Hacker News new | ask | show | jobs
by kube-system 719 days ago
I was also using 4o

So... 4o is not confident that only humans qualify as dependents?

I think even a very junior front-line customer service rep should be able to answer that one confidently.

It seems that what the model is actually doing is prefixing "Uhhhh" when your question is leading in a way that doesn't match the data it has. The fact that the IRS requires dependents to humans should be answerable with an extremely high confidence, and that data is without a doubt in their dataset... but again, the model doesn't actually experience human confidence or uncertainty.

1 comments

It's not confident because OA2143 is a fake form I made up.
Which is another thing that a front-line worker would easily be able to answer.

https://www.irs.gov/forms-pubs-search?search=OA2143

Ultimately, the tax question you asked it is something simple for a front-line worker to answer. So either one of two things must be true:

* either GPT-4o is so bad at answering tax questions that it cannot even answer easy ones confidently

* or GPT-4o is so bad at determining its own confidence level that it doesn't know when it is able to definitively answer even an easy question.

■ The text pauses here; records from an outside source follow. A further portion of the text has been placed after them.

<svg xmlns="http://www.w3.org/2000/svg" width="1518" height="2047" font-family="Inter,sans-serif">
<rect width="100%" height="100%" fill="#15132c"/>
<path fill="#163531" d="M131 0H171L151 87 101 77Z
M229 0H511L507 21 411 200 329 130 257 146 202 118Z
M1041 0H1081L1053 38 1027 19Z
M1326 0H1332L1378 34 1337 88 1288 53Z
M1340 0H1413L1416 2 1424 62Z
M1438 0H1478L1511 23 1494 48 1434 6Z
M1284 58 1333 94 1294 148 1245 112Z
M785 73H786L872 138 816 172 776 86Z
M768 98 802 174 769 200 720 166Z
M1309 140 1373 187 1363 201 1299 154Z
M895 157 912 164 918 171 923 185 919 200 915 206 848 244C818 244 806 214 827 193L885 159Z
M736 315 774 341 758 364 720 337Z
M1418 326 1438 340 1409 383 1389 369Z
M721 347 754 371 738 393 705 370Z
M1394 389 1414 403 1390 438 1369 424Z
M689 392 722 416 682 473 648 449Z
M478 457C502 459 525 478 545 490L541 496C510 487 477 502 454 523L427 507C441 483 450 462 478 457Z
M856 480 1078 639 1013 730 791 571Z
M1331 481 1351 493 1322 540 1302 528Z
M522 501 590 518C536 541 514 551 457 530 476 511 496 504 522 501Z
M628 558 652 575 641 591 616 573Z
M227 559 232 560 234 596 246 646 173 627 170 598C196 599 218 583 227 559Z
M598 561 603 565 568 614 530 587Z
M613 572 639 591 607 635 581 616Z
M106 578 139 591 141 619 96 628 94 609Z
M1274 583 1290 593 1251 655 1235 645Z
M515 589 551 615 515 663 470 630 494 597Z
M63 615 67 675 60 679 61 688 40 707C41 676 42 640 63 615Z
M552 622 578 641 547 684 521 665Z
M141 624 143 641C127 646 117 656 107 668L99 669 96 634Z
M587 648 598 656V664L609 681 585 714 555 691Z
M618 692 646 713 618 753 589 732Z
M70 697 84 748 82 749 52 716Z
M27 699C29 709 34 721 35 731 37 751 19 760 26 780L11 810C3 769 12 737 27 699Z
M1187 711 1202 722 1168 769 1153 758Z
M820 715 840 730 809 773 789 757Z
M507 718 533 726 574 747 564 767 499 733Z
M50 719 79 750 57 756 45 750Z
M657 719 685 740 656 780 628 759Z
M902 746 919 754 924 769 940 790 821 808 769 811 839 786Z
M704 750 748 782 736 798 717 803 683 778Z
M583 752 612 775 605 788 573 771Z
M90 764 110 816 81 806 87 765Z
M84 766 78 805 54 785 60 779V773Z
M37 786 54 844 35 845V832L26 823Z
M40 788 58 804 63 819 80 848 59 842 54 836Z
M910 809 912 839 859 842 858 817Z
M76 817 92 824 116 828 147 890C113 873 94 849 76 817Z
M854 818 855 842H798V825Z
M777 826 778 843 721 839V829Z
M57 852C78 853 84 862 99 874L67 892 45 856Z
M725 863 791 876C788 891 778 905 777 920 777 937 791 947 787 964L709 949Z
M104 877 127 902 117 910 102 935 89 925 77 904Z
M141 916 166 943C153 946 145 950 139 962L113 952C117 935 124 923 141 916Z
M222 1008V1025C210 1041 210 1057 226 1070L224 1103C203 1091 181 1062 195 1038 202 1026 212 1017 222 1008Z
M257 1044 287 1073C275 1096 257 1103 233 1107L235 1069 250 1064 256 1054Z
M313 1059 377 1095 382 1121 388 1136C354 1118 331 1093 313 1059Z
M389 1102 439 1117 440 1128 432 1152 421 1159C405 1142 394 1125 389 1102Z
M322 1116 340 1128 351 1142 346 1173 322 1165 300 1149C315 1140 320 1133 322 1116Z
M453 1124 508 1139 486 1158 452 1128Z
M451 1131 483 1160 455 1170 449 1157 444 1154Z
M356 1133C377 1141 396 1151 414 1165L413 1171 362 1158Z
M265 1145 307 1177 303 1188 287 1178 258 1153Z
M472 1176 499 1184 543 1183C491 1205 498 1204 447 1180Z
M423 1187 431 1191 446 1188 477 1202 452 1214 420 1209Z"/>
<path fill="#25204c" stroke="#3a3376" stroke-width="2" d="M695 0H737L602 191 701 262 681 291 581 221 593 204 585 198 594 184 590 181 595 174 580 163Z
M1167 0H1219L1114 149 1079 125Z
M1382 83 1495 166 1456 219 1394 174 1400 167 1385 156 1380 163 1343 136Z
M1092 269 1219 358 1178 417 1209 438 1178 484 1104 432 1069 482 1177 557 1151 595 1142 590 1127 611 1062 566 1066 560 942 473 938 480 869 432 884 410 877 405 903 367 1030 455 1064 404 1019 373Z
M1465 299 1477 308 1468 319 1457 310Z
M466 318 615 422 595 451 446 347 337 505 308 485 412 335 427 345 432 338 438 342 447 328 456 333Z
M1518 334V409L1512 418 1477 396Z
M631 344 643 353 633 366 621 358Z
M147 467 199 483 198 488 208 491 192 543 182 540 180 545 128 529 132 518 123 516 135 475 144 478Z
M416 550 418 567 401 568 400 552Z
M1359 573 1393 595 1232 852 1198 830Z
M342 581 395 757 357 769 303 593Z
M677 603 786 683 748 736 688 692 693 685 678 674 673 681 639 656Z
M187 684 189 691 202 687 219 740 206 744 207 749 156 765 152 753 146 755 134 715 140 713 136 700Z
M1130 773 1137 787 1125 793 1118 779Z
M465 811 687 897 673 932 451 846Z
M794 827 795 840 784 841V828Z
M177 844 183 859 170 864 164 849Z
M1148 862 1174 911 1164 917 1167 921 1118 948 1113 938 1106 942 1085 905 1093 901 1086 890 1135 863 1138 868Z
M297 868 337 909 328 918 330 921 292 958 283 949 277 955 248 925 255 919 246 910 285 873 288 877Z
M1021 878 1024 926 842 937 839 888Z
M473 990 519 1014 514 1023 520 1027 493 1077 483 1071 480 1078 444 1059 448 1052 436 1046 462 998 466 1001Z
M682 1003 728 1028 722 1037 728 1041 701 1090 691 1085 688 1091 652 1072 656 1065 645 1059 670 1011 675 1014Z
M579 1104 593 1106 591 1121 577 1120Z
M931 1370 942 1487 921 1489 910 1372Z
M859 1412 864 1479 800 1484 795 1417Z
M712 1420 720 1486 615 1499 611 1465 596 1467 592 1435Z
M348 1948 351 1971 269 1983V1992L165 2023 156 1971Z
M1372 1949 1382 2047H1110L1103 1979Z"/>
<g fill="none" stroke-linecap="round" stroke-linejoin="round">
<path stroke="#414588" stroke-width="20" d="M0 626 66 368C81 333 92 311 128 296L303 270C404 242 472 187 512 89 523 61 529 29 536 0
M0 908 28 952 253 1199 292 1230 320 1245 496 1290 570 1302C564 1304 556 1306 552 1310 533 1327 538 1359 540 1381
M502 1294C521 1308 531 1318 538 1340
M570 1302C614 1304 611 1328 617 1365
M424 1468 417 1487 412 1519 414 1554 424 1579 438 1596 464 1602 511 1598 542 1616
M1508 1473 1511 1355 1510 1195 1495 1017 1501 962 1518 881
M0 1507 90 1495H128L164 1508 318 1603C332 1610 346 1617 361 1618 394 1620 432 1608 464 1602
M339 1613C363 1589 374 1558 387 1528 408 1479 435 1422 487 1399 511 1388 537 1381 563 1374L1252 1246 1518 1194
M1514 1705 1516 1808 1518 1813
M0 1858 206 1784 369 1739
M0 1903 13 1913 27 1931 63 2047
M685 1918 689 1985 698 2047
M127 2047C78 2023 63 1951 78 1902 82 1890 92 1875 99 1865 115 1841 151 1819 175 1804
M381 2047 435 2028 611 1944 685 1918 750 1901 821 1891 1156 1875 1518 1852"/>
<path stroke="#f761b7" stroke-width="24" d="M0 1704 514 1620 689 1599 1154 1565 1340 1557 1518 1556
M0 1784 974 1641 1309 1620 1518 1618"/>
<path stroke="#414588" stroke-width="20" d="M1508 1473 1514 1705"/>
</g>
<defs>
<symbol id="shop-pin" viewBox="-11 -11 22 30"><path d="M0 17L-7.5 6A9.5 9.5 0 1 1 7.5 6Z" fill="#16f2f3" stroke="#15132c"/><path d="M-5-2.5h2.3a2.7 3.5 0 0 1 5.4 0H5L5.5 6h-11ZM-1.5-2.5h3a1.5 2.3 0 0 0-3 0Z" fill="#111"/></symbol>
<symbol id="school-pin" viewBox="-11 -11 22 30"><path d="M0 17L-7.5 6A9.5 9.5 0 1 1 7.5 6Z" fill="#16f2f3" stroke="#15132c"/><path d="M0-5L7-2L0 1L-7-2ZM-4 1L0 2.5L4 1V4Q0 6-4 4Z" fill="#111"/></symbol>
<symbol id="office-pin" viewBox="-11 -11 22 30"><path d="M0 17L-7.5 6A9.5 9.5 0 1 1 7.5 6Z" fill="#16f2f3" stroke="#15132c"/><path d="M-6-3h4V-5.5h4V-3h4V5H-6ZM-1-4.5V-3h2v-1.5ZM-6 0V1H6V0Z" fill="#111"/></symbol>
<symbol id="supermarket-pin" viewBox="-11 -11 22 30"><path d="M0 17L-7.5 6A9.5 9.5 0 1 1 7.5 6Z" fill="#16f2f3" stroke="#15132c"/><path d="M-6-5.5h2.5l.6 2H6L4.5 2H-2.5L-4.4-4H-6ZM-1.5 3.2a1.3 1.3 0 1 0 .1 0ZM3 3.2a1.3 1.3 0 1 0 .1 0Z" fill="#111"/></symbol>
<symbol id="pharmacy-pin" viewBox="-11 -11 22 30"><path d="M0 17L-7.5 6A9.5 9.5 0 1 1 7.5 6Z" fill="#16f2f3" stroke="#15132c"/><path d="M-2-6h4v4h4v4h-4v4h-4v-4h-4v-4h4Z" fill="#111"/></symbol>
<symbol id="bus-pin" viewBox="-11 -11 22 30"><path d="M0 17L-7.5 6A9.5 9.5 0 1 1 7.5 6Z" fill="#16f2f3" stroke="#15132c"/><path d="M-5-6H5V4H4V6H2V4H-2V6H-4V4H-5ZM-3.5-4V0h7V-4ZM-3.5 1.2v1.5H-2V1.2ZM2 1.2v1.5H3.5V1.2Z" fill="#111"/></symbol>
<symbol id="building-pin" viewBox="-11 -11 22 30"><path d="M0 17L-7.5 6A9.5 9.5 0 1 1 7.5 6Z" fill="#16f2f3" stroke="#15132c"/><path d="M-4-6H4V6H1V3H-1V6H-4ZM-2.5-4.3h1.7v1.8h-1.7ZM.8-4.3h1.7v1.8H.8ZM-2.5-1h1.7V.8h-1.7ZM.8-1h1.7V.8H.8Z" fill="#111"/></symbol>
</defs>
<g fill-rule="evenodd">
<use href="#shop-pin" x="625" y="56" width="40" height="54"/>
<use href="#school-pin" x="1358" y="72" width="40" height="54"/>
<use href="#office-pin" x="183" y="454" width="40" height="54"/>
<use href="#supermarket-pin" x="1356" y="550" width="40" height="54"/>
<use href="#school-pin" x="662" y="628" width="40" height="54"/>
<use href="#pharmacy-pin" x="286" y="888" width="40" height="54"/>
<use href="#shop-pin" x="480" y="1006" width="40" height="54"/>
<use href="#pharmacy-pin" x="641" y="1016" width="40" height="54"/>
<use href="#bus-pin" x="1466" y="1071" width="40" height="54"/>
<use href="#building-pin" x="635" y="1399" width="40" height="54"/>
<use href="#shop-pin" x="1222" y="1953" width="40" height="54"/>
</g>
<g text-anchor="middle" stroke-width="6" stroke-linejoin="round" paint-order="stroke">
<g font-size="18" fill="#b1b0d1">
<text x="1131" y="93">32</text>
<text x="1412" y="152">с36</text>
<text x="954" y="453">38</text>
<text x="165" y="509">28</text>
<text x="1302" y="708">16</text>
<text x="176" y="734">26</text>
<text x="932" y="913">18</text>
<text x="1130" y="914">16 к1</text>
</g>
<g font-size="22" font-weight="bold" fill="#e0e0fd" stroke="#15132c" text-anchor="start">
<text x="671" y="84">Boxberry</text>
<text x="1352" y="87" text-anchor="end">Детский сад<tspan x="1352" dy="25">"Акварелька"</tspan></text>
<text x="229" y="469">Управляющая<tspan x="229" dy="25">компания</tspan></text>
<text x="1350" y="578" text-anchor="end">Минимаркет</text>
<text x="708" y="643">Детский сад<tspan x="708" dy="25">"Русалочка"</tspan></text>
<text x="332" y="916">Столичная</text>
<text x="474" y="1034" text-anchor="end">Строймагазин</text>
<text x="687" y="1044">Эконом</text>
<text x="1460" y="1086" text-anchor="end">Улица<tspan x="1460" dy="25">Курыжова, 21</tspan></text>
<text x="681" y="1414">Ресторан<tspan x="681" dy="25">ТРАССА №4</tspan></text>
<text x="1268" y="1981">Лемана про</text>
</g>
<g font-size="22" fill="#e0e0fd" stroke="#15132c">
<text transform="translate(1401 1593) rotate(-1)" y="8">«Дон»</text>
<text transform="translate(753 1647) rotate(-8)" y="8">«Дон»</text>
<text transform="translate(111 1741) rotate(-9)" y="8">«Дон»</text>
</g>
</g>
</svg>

Either situation makes it bad for this task.

As I mentioned above, humans are good for answering questions even when they don't know the answer, because they're good at expressing their confidence to other humans. In this case, you'd want the support agent to answer definitively that animals do not qualify as dependents. One could certainly make their chat bot answer unconfidently randomly, or in response to strange questions, or all the time, but then the confidence signal isn't actually providing social value of communicating certainty.